The FDA on Thursday denied to approve Vanda Pharmaceuticals’ drug application for tradipitant, an investigational NK-1R antagonist that the biopharma was proposing for the treatment of gastroparesis.
The company did not reveal the regulator’s reasoning for the rejection, though claimed that the agency’s Complete Response Letter “was conclusory in nature” and that it “generally disregarded the evidence provided.” According to Vanda, the FDA asked that it to run additional studies “with a design and duration inconsistent with the advice of key experts in the field.”
Jefferies analyst Andrew Tsai in a note to investors said that the rejection was “unsurprising,” especially given a failed Phase III study and an outstanding and unaddressed request from the FDA for additional animal and long-term safety analyses. Vanda also expected a negative outcome, noting in its second-quarter business report that the regulator issued a “preliminary notice” flagging “deficiencies” in its application.
Still, the company stands by its application for tradipitant, arguing that the data package includes “substantial evidence” of the drug candidate’s efficacy and shows a favorable benefit-risk profile for gastroparesis.
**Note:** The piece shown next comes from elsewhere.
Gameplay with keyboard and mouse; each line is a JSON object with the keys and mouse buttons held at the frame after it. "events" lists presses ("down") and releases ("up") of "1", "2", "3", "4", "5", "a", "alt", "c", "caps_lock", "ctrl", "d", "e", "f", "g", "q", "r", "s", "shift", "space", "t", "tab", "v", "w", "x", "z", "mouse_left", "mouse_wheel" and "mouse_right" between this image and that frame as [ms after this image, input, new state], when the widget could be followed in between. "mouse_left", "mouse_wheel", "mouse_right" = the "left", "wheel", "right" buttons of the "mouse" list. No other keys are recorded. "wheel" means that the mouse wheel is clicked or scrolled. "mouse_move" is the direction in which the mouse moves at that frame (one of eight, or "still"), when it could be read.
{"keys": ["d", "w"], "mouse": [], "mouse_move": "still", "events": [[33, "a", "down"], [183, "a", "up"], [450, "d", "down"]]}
Vanda said it will continue to seek approval for tradipitant in this indication and will sustain its expanded access program for gastroparesis patients.
Vanda is also working on a separate drug application for tradipitant to prevent vomiting in motion sickness, scheduled for filing “later this year,” according to the announcement.
In response to the FDA’s rejection, Vanda delivered a scathing assessment of the agency. According to the company, the regulator’s verdict was delayed by more than 185 days, which is in violation of the Federal Drug and Cosmetic Act’s (FDCA) 180-day leeway for the FDA to review an application and issue an approval or provide an opportunity for a hearing.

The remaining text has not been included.